Super PAC launches $100M campaign to challenge Trump

One of the Democratic Party’s largest super PACs on Thursday announced a $100 million campaign to reach about 2.5 million voters in four swing states — an early push by Democrats to challenge President Donald Trump in what will be a bruising and costly race for the White House in 2020.

The effort by Priorities USA starts now and focuses on expanding and mobilizing the pool of likely Democratic voters in Florida, Pennsylvania, Wisconsin and Michigan — states that backed Trump in 2016 after supporting his Democratic predecessor, President Barack Obama, four years earlier.

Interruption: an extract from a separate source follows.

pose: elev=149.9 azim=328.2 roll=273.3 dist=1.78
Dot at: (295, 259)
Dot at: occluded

The campaign will rely heavily on digital advertising and media outreach to link Trump and his administration to Washington inaction on issues such as soaring health care costs, the group’s chairman Guy Cecil said Thursday.

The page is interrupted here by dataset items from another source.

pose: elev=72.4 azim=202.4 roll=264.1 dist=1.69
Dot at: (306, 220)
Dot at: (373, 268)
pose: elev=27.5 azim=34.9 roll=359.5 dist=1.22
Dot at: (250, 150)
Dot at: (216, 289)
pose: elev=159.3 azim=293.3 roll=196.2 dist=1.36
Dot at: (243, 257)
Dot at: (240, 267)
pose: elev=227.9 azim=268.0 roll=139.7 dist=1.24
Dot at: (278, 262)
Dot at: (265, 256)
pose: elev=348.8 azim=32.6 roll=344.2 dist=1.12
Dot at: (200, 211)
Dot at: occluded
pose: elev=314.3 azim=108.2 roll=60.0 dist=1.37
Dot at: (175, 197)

About 80 staffers will work on the new effort, he said.

Priorities’ spending blitz comes as a slew of Democrats compete in earnest for the party’s nomination and Washington braces for completion of special counsel Robert Mueller’s Russia investigation. The President has repeatedly called the probe a “witch hunt.”

“We’re going to have a steady drumbeat that highlights and frames what matters during the chaos,” Cecil told reporters Thursday, as he outlined Priorities’ strategy and messaging. “So, while people are talking about Mueller, we’ll be talking about high health care prices,” he said. “When people are talking about tweets, we’ll be talking about wages.”

Asked to comment, Kayleigh McEnany, spokeswoman for the Trump campaign, responded: “We certainly welcome a debate on the President’s record. Thanks to President Trump, wages are growing at the fastest pace they have in ten years. … America is once again leading on the world stage, and President Trump has courageously tackled problems ignored for decades. … President Trump has and will continue to keep his focus on steadfastly winning for the American people.”

The four-state campaign will last until Democrats choose a nominee next year, Cecil said.

The group plans a separate push that will kick off later in the election calendar to target voters in another cluster of competitive states — Nevada, Arizona, North Carolina, New Hampshire and Georgia, a traditional Republican stronghold where Democrat Stacey Abrams mounted an attention-getting but failed bid for governor last year.

Priorities spent about $210 million in the 2016 presidential campaign to support Democrat Hillary Clinton. Guy said the group likely will spend as much in the 2020 fight, but it does not yet have a final budget for its presidential activity over the two-year election cycle.

The super PAC, which can raise and spend unlimited amounts to influence elections, was first established as a vehicle to support President Obama’s re-election in 2012. And its spending comes as a growing number of Democratic presidential candidates disavow big money in politics or say they don’t want super PACs working on their behalf.

Asked about those candidate denunciations, Cecil said Priorities has evolved from its roots as a super PAC aligned with a single presidential candidate to an organization working to “build a permanent digital infrastructure” for Democrats and expand voting rights through a nonprofit wing.

And he emphasized that the group won’t sit on the sidelines — no matter who wins the Democratic presidential nomination.

“Our focus is on three things: one, defeating Donald Trump, two, electing a Democratic majority to the United States Senate and on increasing turnout up and down in the ballot in all the states that we engage” Cecil said. “We intend to do that all the way through November of next year.”